# Princess Auto Gas Masks



## CoolDJTV (Jun 28, 2011)

I am pretty sure that princess auto is only in Canada, so for those Canadian haunters... Enjoy

http://www.hauntforum.com/picture.php?albumid=1038&pictureid=14459

sorry the picture is sideways 
I found this at my Princess auto for $20, the also have ammo box's which work good for a zombie theme this is a surplus store so I am not sure if they are at every princess auto..... check my album for more pics

(hope the picture works, and I hope this is the right place for this post...)

enjoy


----------



## psyko99 (Jan 11, 2008)

I think I found the same one on line at American Science and Surplus.
http://www.sciplus.com/recommendation.cfm/rid/233625
They have them for $12.95 but I think shipping would be $5 or $6.


----------



## Lord Homicide (May 11, 2012)

NICE! I've been meaning to hit up a surplus store for a gas mask for the past decade.


----------



## CoolDJTV (Jun 28, 2011)

psyko99 said:


> I think I found the same one on line at American Science and Surplus.
> http://www.sciplus.com/recommendation.cfm/rid/233625
> They have them for $12.95 but I think shipping would be $5 or $6.


darn, oh well.... And I thought I was getting a good deal...:googly: but $20 V.S $18 isn't that bad, and I got to look at the demo before I bought it too.


----------



## psyko99 (Jan 11, 2008)

CoolDJTV said:


> darn, oh well.... And I thought I was getting a good deal...:googly:


Probably after tax & Shipping it probably works out close to even.
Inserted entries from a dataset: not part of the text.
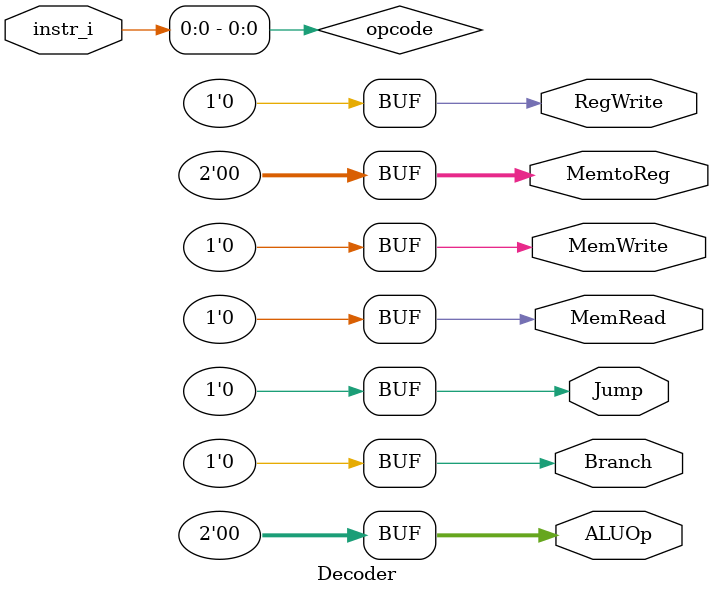
<source format=v>
`timescale 1ns/1ps

module Decoder(
    input [31:0]  instr_i,
    output Branch,
    output RegWrite,
    output [1:0] ALUOp,
    output MemRead,
    output MemWrite,
    output [1:0] MemtoReg,
    output Jump
);

    wire opcode ; 
    assign opcode = instr_i[6:0] ; 

    always@(*)begin
        case(opcode)
            7'b0110011: begin // Rtype
                Branch = 1'b0 ; 
                RegWrite = 1'b1 ; 
                ALUOp = 2'b10 ; 
                MemRead = 1'b0 ; 
                MemWrite = 1'b0 ; 
                MemtoReg = 2'b01 ; // choose alu result
                Jump = 1'b0 ; 
            end
            7'b0010011: begin // Itype
                Branch = 1'b0 ; 
                RegWrite = 1'b1 ; 
                ALUOp = 2'b00 ; 
                MemRead = 1'b0 ; 
                MemWrite = 1'b0 ; 
                MemtoReg = 2'b01 ; // choose alu result
                Jump = 1'b0 ;
            end
            7'b0000011: begin // Itype but load related
                Branch = 1'b0 ; 
                RegWrite = 1'b1 ; 
                ALUOp = 2'b00 ; 
                MemRead = 1'b1 ; 
                MemWrite = 1'b0 ; 
                MemtoReg = 2'b00 ; // choose memory result
                Jump = 1'b0 ;
            end
            7'b0100011: begin // Stype
                Branch = 1'b0 ; 
                RegWrite = 1'b0 ; 
                ALUOp = 2'b00 ; 
                MemRead = 1'b0 ; 
                MemWrite = 1'b1 ; 
                MemtoReg = 2'b00 ; // x (don't care)
                Jump = 1'b0 ;
            end
            7'b1100011: begin // Btype
                Branch = 1'b1 ; 
                RegWrite = 1'b0 ; 
                ALUOp = 2'b01 ; 
                MemRead = 1'b0 ; 
                MemWrite = 1'b0 ; 
                MemtoReg = 2'b00 ; // x
                Jump = 1'b0 ;
            end
            7'b1101111: begin // jal, Jtype
                Branch = 1'b0 ; 
                RegWrite = 1'b1 ; 
                ALUOp = 2'b11 ; 
                MemRead = 1'b0 ; 
                MemWrite = 1'b0 ; 
                MemtoReg = 2'b10 ; // choose pc+4 result
                Jump = 1'b1 ;
            end
            7'b1100111: begin // jalr, Itype
                Branch = 1'b0 ; 
                RegWrite = 1'b1 ; 
                ALUOp = 2'b00 ; 
                MemRead = 1'b0 ; 
                MemWrite = 1'b0 ; 
                MemtoReg = 2'b01 ; // choose alu result
                Jump = 1'b1 ;
            end
            default: begin // nop
                Branch = 1'b0 ; 
                RegWrite = 1'b0 ; 
                ALUOp = 2'b00 ; 
                MemRead = 1'b0 ; 
                MemWrite = 1'b0 ; 
                MemtoReg = 2'b00 ; // x
                Jump = 1'b0 ;
            end
        endcase
    end
endmodule
</source>
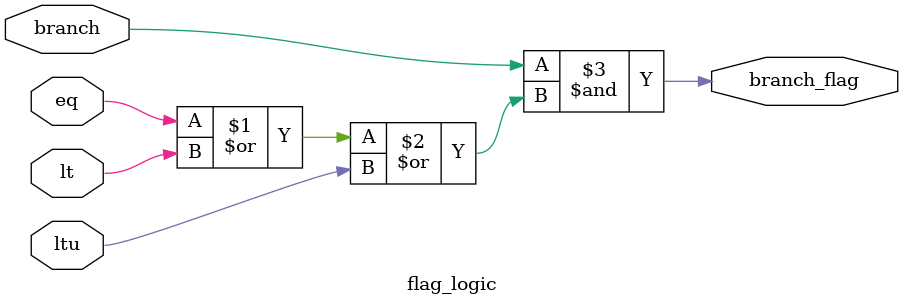
<source format=sv>
module flag_logic(
    input eq,
    input lt,
    input ltu,
    input branch,
    output branch_flag
);

assign branch_flag = branch & (eq | lt | ltu);


endmodule
</source>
Besides, you get the warm feeling of having it in your hands right away rather than waiting for it to come in the mail.


----------



## CoolDJTV (Jun 28, 2011)

psyko99 said:


> Probably after tax & Shipping it probably works out close to even. Besides, you get the warm feeling of having it in your hands right away rather than waiting for it to come in the mail.


agreed


----------



## Chuck (Oct 10, 2009)

Amazon has these also. They are $11.99 with free shipping. I just ordered a couple of them yesterday.
Russian SMS Gas Mask With Filter And Bag: Amazon.com: Industrial & [email protected]@[email protected]@http://ecx.images-amazon.com/images/I/[email protected]@[email protected]@31tOlL9NN2L


----------



## Lord Homicide (May 11, 2012)

Are they _real_ but unused or is it made like a crappy costume piece?


----------



## tonguesandwich (Oct 13, 2006)

They are super hot to wear.. I cut slits in it. They are real so they fit tight like a glove... and if you decide to use it outdoors on a prop after it will rot to dust in a few months... at least mine did.


----------



## craigfly06 (May 11, 2012)

tonguesandwich said:


> They are super hot to wear.. I cut slits in it. They are real so they fit tight like a glove... and if you decide to use it outdoors on a prop after it will rot to dust in a few months... at least mine did.


I wounder if you put Armor-All or some other of protection on it it wouldn't rot?


----------



## CoolDJTV (Jun 28, 2011)

Lord Homicide said:


> Are they _real_ but unused or is it made like a crappy costume piece?


they are real


----------